AARP has a list of warning signs that show when it may be necessary to limit or stop driving:
 
  • Feeling nervous or fearful while driving
  • Dents and scrapes on the car or on fences, mailboxes, garage doors, curbs, etc.
  • Difficulty staying in the lane of travel
  • Getting lost
  • Trouble paying attention to signals, road signs and pavement markings
  • Slow response to unexpected situations
  • Medical conditions or medications affecting the ability to handle the car safely 
  • Frequent "close calls" (i.e. almost crashing)
  • Trouble judging gaps in traffic at intersections and on highway entrance/exit ramps
  • Other drivers honking at you and times when you are angry at other drivers
  • Friends or relatives not wanting to drive with you
  • Trouble seeing the sides of the road when looking straight ahead
  • Being easily distracted or having a hard time concentrating while driving
  • Having a hard time turning around to check over your shoulder while backing up or changing lanes
  • Frequent traffic tickets or warnings in the past two years
 
AARP recommends that if you notice one or more of these warning signs, you should attend a driver refresher class.
 
Consult with a doctor if you are having unusual concentration or memory problems, or other physical symptoms affecting your ability to safely drive a car.
 
Refer to the Association’s Warning Signs page for additional information.

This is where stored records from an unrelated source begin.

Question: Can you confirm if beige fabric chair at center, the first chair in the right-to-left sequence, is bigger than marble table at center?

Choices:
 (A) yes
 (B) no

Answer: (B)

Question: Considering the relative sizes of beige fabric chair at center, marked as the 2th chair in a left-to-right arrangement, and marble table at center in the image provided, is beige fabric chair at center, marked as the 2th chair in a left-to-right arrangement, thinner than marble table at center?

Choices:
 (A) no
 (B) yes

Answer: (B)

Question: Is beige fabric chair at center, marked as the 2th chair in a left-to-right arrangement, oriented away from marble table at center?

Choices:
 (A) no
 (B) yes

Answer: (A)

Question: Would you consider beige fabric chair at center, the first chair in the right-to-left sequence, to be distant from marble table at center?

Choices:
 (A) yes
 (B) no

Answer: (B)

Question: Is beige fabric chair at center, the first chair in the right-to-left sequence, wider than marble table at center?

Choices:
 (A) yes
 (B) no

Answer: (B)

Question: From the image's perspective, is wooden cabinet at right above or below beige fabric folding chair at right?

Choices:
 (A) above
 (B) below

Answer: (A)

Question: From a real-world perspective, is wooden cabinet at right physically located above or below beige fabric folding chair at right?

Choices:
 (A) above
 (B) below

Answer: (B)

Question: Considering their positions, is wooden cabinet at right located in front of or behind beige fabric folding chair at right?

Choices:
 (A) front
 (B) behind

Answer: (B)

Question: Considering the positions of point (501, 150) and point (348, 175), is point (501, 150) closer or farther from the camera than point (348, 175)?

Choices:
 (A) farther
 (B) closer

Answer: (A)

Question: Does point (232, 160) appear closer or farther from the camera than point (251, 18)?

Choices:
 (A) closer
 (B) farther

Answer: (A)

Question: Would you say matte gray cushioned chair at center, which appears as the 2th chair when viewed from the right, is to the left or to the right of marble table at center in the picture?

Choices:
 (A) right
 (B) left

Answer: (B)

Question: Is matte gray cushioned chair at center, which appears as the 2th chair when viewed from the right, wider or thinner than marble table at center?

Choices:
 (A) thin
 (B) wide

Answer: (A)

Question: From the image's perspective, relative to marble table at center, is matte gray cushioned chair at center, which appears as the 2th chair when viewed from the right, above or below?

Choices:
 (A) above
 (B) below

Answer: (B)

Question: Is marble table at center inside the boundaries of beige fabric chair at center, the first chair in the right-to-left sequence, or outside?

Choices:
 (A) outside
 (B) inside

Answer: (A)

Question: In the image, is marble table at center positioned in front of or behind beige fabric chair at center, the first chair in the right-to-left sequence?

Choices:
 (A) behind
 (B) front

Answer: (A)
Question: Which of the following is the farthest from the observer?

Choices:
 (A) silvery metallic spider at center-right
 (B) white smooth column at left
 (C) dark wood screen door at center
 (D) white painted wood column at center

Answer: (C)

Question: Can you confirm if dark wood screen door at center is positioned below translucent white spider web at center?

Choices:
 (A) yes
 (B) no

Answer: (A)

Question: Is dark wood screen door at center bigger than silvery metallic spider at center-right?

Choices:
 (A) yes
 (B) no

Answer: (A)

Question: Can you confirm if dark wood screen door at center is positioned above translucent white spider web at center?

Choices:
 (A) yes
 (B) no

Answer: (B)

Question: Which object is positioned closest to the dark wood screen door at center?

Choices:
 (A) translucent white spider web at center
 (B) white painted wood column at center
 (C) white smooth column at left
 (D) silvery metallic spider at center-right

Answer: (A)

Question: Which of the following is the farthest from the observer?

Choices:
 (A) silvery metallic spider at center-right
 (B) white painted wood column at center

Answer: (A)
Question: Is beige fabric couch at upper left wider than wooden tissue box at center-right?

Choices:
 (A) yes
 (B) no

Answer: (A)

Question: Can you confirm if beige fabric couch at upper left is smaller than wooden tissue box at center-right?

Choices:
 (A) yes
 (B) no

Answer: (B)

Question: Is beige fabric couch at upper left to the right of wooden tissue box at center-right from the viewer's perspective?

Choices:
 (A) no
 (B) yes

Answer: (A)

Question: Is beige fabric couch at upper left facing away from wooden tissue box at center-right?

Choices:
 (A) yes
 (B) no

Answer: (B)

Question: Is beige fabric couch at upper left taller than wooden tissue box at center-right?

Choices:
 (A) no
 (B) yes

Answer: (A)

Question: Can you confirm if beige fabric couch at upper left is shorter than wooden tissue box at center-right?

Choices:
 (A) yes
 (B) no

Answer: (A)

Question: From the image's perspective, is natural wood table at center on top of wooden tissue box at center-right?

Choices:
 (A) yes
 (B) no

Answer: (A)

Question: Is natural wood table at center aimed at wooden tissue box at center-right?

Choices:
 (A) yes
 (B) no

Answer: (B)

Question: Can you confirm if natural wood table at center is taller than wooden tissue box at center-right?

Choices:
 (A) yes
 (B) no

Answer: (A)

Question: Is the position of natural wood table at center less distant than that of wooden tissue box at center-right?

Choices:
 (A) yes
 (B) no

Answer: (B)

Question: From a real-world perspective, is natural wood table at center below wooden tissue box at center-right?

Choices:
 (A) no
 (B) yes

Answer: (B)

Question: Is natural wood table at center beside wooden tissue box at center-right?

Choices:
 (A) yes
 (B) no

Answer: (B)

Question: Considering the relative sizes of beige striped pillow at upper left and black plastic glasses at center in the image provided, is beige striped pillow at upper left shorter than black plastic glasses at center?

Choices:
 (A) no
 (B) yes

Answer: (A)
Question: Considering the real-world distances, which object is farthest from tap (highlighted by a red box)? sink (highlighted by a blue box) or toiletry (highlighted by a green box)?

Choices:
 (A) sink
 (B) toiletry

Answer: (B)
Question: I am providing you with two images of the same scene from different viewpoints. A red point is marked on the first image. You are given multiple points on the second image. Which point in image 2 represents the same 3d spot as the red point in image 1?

Plan for Retirement from Driving

Just as we plan for our financial security when we stop working, we need to plan for our transportation needs when we can no longer drive.

Consider developing a Retirement from Driving Plan.

There are also financial benefits to retiring from driving. AAA estimates the yearly cost of driving 15,000 miles as:

  • $7,000 in a small car;
  • $8,800 in a mid-size vehicle;
  • $10,800 in a full-size sedan; and
  • $11,000 in an SUV

And these costs do not include car payments!